Gullible viewers of the 2018 Oscars might have a very different opinion of Meryl Streep today! The 68-year-old was the butt of jokes throughout the Sunday, March 4 ceremony, starting with host Jimmy Kimmel's opening monologue. So let's just get this out of the way right now — Jimmy was kidding when he said Meryl had done time in jail.
"Right here in the front row, maybe the greatest actor of all time, Meryl Streep is here with us," the late-night comedian said in his routine, pointing out the Best Actress nominee. "She earned her 21st Oscar nomination. Meryl's film career started in 1977. The longest she ever went without being nominated was from 1992 to 1995… and that's only because those were the years she was in prison, and that, I think, is amazing."
(Later that night, when Jennifer Lawrence asked her co-presenter Jodie Foster why was using crutches on-stage, Jodie blamed her injury on Meryl, joking, "Yeah, she I, Tonya'd me.") Meryl didn't win this year — her performance in The Post was bested by Frances McDormand's in Three Billboards Outside Ebbing, Missouri — but that certainly doesn't diminish her Oscars glory. Meryl has won two Best Actress awards (for Sophie's Choice in 1982 and The Iron Lady in 2011) and one Best Supporting Actress award (for Kramer vs. Kramer in 1979).

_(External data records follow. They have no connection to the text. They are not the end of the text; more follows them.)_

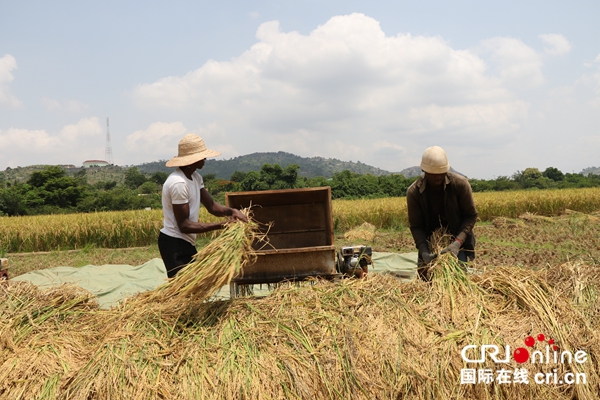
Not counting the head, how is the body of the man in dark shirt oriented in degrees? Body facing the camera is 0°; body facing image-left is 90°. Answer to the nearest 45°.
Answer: approximately 0°

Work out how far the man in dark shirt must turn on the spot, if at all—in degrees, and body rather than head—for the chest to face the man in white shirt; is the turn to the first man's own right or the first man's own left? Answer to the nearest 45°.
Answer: approximately 45° to the first man's own right

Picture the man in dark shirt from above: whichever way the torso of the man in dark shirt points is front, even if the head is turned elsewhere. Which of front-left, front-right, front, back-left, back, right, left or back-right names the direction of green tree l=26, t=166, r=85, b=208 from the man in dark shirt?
back-right

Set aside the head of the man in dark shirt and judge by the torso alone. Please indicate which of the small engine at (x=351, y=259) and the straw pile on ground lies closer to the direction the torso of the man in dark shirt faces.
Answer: the straw pile on ground

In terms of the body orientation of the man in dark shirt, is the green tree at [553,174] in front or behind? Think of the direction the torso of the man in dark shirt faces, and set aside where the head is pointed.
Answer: behind

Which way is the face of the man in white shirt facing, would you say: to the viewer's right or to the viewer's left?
to the viewer's right
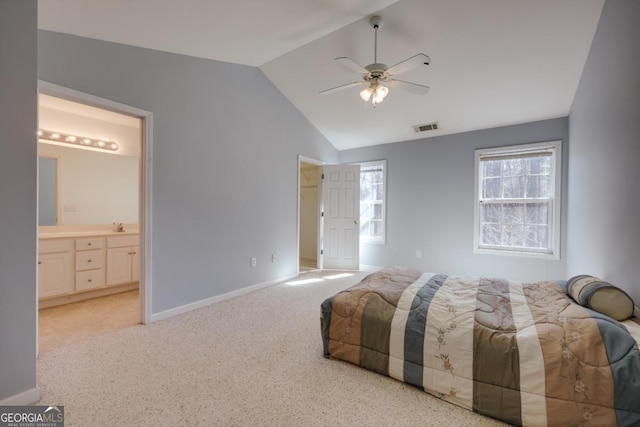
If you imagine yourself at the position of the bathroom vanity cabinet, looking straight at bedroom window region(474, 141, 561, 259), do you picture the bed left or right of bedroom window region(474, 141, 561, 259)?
right

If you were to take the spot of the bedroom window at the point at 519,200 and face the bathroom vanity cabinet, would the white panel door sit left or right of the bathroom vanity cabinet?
right

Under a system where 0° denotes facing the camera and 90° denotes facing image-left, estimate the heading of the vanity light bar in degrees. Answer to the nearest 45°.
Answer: approximately 315°

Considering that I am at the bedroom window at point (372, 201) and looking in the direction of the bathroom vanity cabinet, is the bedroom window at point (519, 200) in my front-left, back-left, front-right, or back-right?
back-left

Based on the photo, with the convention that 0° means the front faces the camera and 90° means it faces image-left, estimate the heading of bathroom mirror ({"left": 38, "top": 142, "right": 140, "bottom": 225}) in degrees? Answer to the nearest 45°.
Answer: approximately 315°
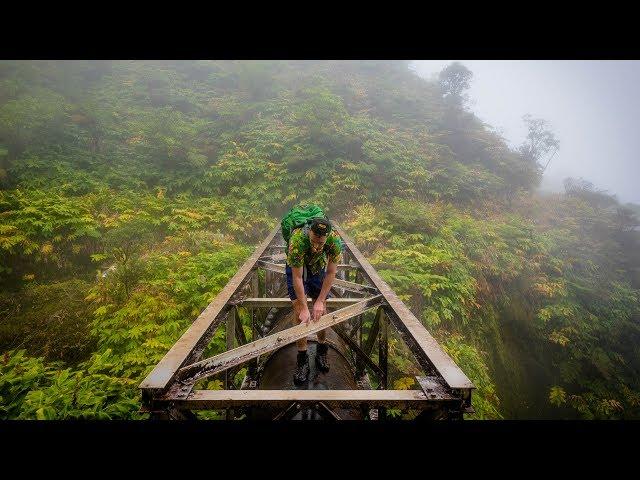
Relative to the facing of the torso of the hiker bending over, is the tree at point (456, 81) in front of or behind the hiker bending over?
behind

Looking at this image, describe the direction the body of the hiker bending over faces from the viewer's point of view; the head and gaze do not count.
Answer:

This is actually the second straight year that Jimmy teased Meryl in his Academy Awards opening monologue. "One [actor] in particular has stood the test of time for her many uninspiring and overrated performances," he said at the 2017 Oscars. "Meryl, stand up, if you would. Everybody, please join me in giving her a totally undeserved round of applause, will you? The highly overrated Meryl Streep, everyone."
And this January, when the actress appeared on Jimmy Kimmel Live!, Jimmy challenged her to name all 20 of the Oscar nominations she had received by that point — and she only remembered six! So no, Meryl did not injure Jodie, nor did she go to prison. Her sainthood is still intact. Or should we say, she's not nearly as devilish as a certain Prada-wearing alter-ego of hers?